6 Ceramic Heater Safety Tips

Although this article is about ceramic heaters, these safety tips are important for all types of space heaters.

1. An Auto Shut Off Feature Is A Must

If your space heater is an older model it probably does not have an automatic shut off feature which turns the unit off if it overheats and/or if it falls down.

This is a very important feature and one found in many modern heaters. In my opinion, it’s a necessary feature that can help to save your life, your home and your family.

2. Placement Is Important

Never place a space heater on furniture, drapes or any other flammable surface.

Over half (54%) of the home heating fire deaths were caused by having heating equipment too close to things that can burn, such as upholstered furniture, clothing, mattress, or bedding.

nfpa.org

Never place anything combustible or flammable near the heater. This includes items like paper, cardboard or clothing.

The safest places for the heater are rooms that have no potential for being exposed to water.

This includes kitchens, bathrooms and basements where leaking pipes, plumbing or other water hazards are possible.

Place your ceramic heater on a level, hard surface that is non-flammable (ceramic tiles are ideal).

3. Plug It Directly Into A Wall Outlet

Never use an extension cord or a power strip with your ceramic heater.

The problem is that most extension cords and power strips can’t handle the high currents that the heaters pull off the wall – it’s just too much for even some low-quality cords to handle and they could catch fire really fast!

Even if you believe you have a high quality extension cord or power strip – it’s simply not worth the risk.

4. Turn It Off When You Are Sleeping Or Away

Do not leave your ceramic heater unattended. It should be turned off when you’re away from home or asleep.

This may be the most difficult safety rule to follow for seniors.

Reason being that many older adults have a space heater on while they are reading or watching television and it’s very common for them to simply nod off and take a nap.

For this reason, I recommend that when you are in that position – avoid using your space heater.

5. The 3 Feet Rule

The general rule of thumb is to have a minimum of 3 feet of space around the space heater. This helps to ensure that there is no accidental contact with the device and a flammable object.

It can be tempting to have your heater just out of arms length so you can warm up easily but 3 feet is a safe distance that keeps you from accidentally touching it or falling against it.

If you do not have a clear path around the heater then it’s best to turn it off.

Also, keeping the heater 3 feet away from flammable objects like furniture, drapes, rugs, etc. will help to prevent space heater fires.

6. Check That Your Smoke Alarms Are Working

The U.S. Department of Energy recommends that you have a working smoke alarm in the room where your ceramic heater is located.
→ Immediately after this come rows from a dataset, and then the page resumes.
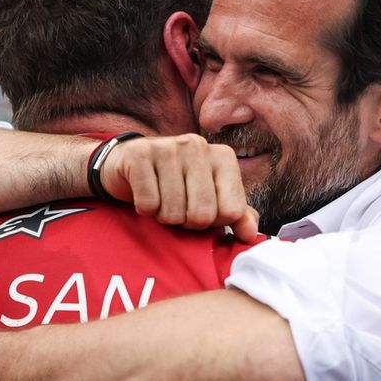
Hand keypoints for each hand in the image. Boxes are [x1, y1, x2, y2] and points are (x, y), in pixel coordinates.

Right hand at [102, 134, 259, 241]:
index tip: (201, 210)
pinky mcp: (140, 154)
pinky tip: (145, 195)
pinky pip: (148, 203)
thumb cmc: (177, 185)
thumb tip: (250, 234)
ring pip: (174, 212)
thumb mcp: (211, 198)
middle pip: (203, 214)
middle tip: (178, 208)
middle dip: (187, 222)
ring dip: (164, 216)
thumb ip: (236, 215)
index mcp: (223, 156)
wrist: (129, 165)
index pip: (232, 212)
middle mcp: (198, 145)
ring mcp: (168, 146)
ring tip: (161, 200)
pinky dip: (145, 209)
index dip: (214, 222)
Smoke detectors should be place in the following locations…

  • in each bedroom
  • in the hallways outside the bedrooms
  • on every floor of your home
  • in every room of the house except the bathrooms (dining room, living room, laundry room, garage, etc.)
  • in the kitchen but at least 10 feet away from kitchen appliances

All in all, although ceramic heaters are not safe to leave on overnight (no space heater is) they do have some additional safety features that other heaters may not.

If you do need to use a portable heater this winter, I do recommend that you purchase one that has as many built in safety features as possible and that you never, ever leave it unattended.